About 95% of these beans are produced organically without any trace of pesticides or fertilizers and are sold at three times the average export price.
Despite producing the best quality coffee, and a surge in demand, industry is still ranked behind other major producers like Brazil, Colombia, Indonesia, and Vietnam. There are many reasons attributed to low productivity like climate change, restricted access to high quality seeds, and lack of awareness in scientific methods of cultivation by small holder farmers etc.
Driven by low productivity coffee plantations are expanding into the forests which in turn is degrading the land and increasing carbon emissions from the forest sector. These fast depleting forests are the natural genetic bank for Arabica varietals, protect bio-diverse habitats, and sustain the livelihoods of hundreds of thousands of smallholder farmers who harvest the extraordinary coffees that grow wild there. Therefore, protecting these tropical forests and the biodiversity within it gains paramount importance and the responsibility that falls to everyone across the globe to conserve them for future generations of coffee connoisseurs.
Protecting Ethiopia’s Forest Coffee
There are still hope in protecting these biodiversity rich tropical forests and thereby the future of high quality coffee. The reason behind this is because Ethiopia is probably the only origin where the manner in which coffee is produced by smallholders protects tropical forests and the biodiversity within.

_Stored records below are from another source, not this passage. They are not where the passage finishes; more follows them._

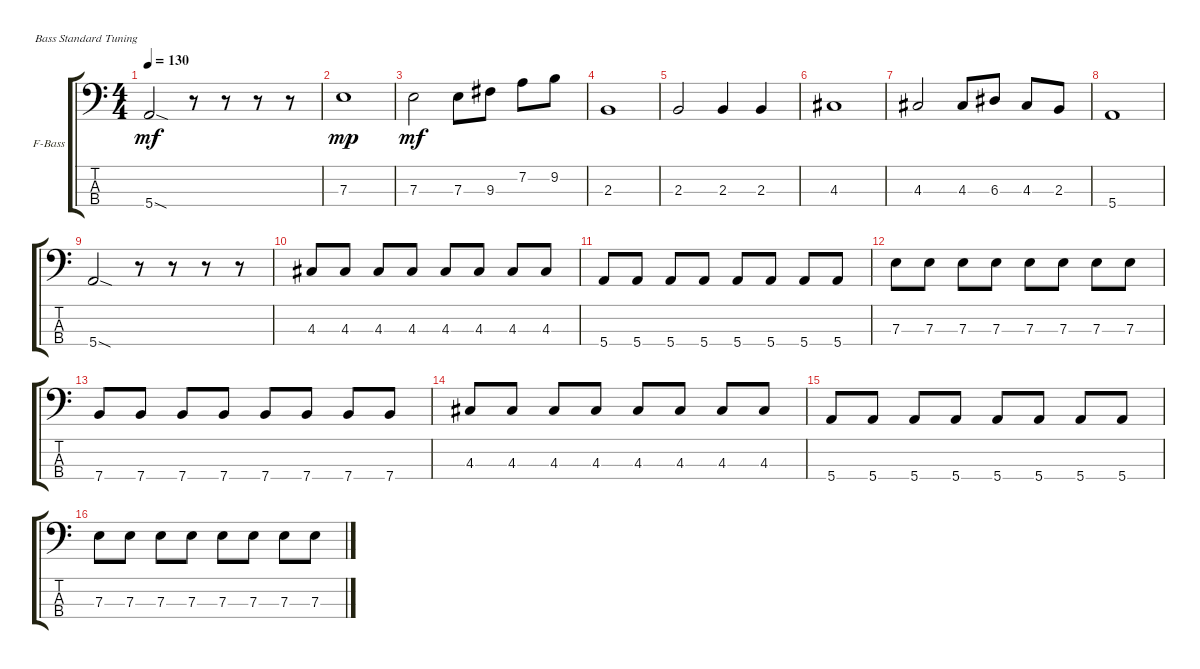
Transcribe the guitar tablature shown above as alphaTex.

\defaultSystemsLayout 4
\bracketExtendMode groupsimilarinstruments
\firstSystemTrackNameOrientation horizontal
\otherSystemsTrackNameOrientation horizontal
\track ("Bass" "F-Bass") {instrument fretlessbass}
\staff {score tabs}
\tuning (G2 D2 A1 E1)
\ts (4 4)
\tempo 130
\clef f4
\ks c
5.4{sod}.2{dy mf} r.8 r.8 r.8 r.8 |
7.3.1{dy mp} |
7.3.2{dy mf} 7.3.8 9.3.8 7.2.8 9.2.8 |
2.3.1 |
2.3.2 2.3.4 2.3.4 |
4.3.1 |
4.3.2 4.3.8 6.3.8 4.3.8 2.3.8 |
5.4.1 |
5.4{sod}.2 r.8 r.8 r.8 r.8 |
4.3.8 4.3.8 4.3.8 4.3.8 4.3.8 4.3.8 4.3.8 4.3.8 |
5.4.8 5.4.8 5.4.8 5.4.8 5.4.8 5.4.8 5.4.8 5.4.8 |
7.3.8 7.3.8 7.3.8 7.3.8 7.3.8 7.3.8 7.3.8 7.3.8 |
7.4.8 7.4.8 7.4.8 7.4.8 7.4.8 7.4.8 7.4.8 7.4.8 |
4.3.8 4.3.8 4.3.8 4.3.8 4.3.8 4.3.8 4.3.8 4.3.8 |
5.4.8 5.4.8 5.4.8 5.4.8 5.4.8 5.4.8 5.4.8 5.4.8 |
7.3.8 7.3.8 7.3.8 7.3.8 7.3.8 7.3.8 7.3.8 7.3.8
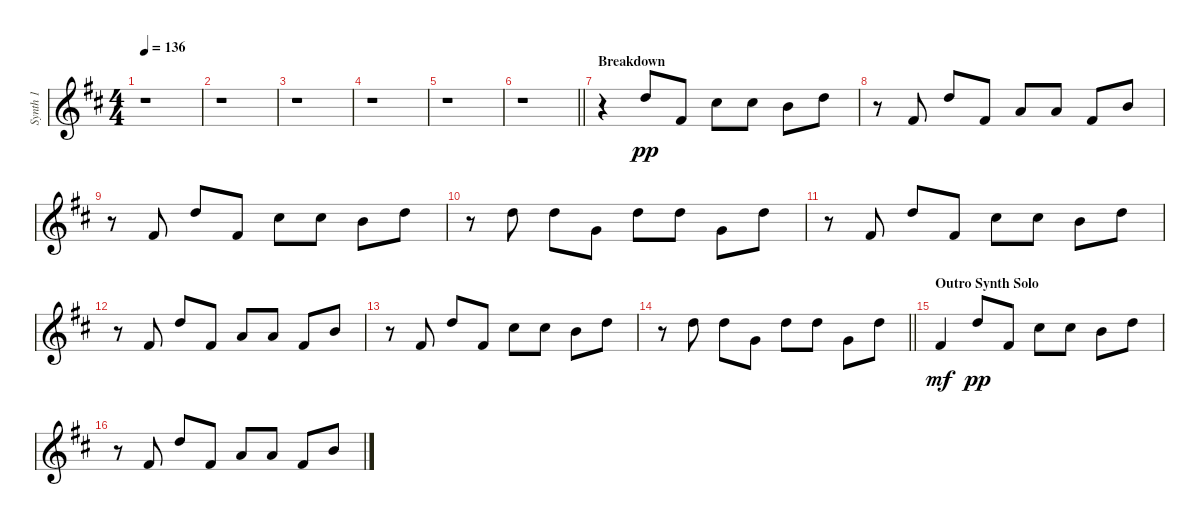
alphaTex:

\track ("Synth 1" "Synth 1") {instrument xylophone}
\staff {score}
\tuning (E4 B3 G3 D3 A2 E2) {hide}
\ts (4 4)
\tempo 136
\clef g2
\ks bminor
r.1{dy p} |
r.1 |
r.1 |
r.1 |
r.1 |
\barLineRight lightlight
r.1 |
\section ("" "Breakdown")
r.4 10.1.8{dy pp} 11.3.8 9.1.8 9.1.8 7.1.8 10.1.8 |
r.8 7.2.8 10.1.8 7.2.8 5.1.8 5.1.8 2.1.8 7.1.8 |
r.8 7.2.8 10.1.8 7.2.8 9.1.8 9.1.8 7.1.8 10.1.8 |
r.8 10.1.8 10.1.8 8.2.8 10.1.8 10.1.8 8.2.8 10.1.8 |
r.8 7.2.8 10.1.8 7.2.8 9.1.8 9.1.8 7.1.8 10.1.8 |
r.8 7.2.8 10.1.8 7.2.8 5.1.8 5.1.8 2.1.8 7.1.8 |
r.8 7.2.8 10.1.8 7.2.8 9.1.8 9.1.8 7.1.8 10.1.8 |
\barLineRight lightlight
r.8 10.1.8 10.1.8 8.2.8 10.1.8 10.1.8 8.2.8 10.1.8 |
\section ("" "Outro Synth Solo")
7.2.4{dy mf} 10.1.8{dy pp} 7.2.8 9.1.8 9.1.8 7.1.8 10.1.8 |
r.8 7.2.8 10.1.8 7.2.8 5.1.8 5.1.8 2.1.8 7.1.8
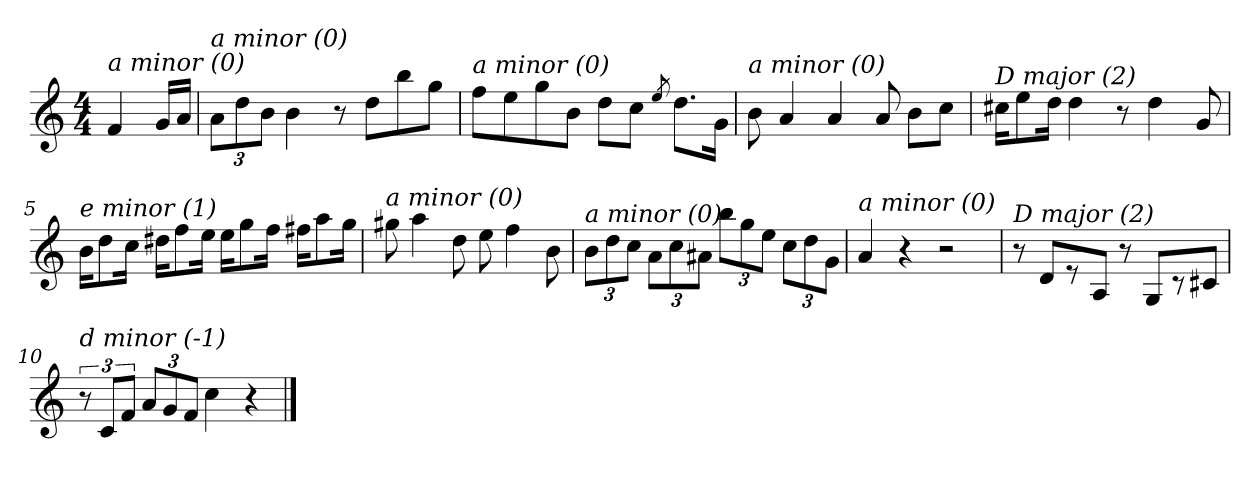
**kern
*part1
*staff1
*clefG2
*k[]
*C:
*M4/4
*MM60
=
!LO:TX:i:t=a minor (0)
4f/
16g/LL
16a/JJ
=1
!LO:TX:i:t=a minor (0)
12a\L
12dd\
12b\J
4b\
8r
8dd\L
8bb\
8gg\J
=2
!LO:TX:i:t=a minor (0)
8ff\L
8ee\
8gg\
8b\J
8dd\L
8cc\J
8qee/
8.dd\L
16g\Jk
=3
!LO:TX:i:t=a minor (0)
8b\
4a/
4a/
8a/
8b\L
8cc\J
!!LO:LB:g=z
=4
!LO:TX:i:t=D major (2)
16cc#X\KL
8ee\
16dd\Jk
4dd\
8r
4dd\
8g/
=5
!LO:TX:i:t=e minor (1)
16b\KL
8dd\
16cc\Jk
16dd#X\KL
8ff\
16ee\Jk
16ee\KL
8gg\
16ff\Jk
16ff#X\KL
8aa\
16gg\Jk
=6
!LO:TX:i:t=a minor (0)
8gg#X\
4aa\
8dd\
8ee\
4ff\
8b\
=7
!LO:TX:i:t=a minor (0)
12b\L
12dd\
12cc\J
12a\L
12cc\
12a#Xi\J
12bb\L
12gg\
12ee\J
12cc\L
12dd\
12g\J
!!LO:LB:g=z
=8
!LO:TX:i:t=a minor (0)
4a/
4r
2r
=9
!LO:TX:i:t=D major (2)
8r
8d/L
8re
8A/J
8r
8G/L
8r
8c#Xi/J
=10
!LO:TX:i:t=d minor (-1)
12r
12c/L
12f/J
12a/L
12g/
12f/J
4cc\
4r
==
*-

But the sole responsibility does not lie on the farmers alone.
Cooperatives are building awareness among their members about how to protect the woodlands. And governments — local, regional, and national — are promoting more responsible uses for the forests as part of broader environmental sustainability efforts. Programmes such as Participatory Forest Management (PFM) policy by the Ethiopian government are one such example.
Kerchanshe Trading being a major Ethiopian producer and exporter of coffee, understands the significance of conserving the future of coffee. Hence through its many initiatives the company has engaged in sustainable organic coffee production and invested considerably in community and environment development projects.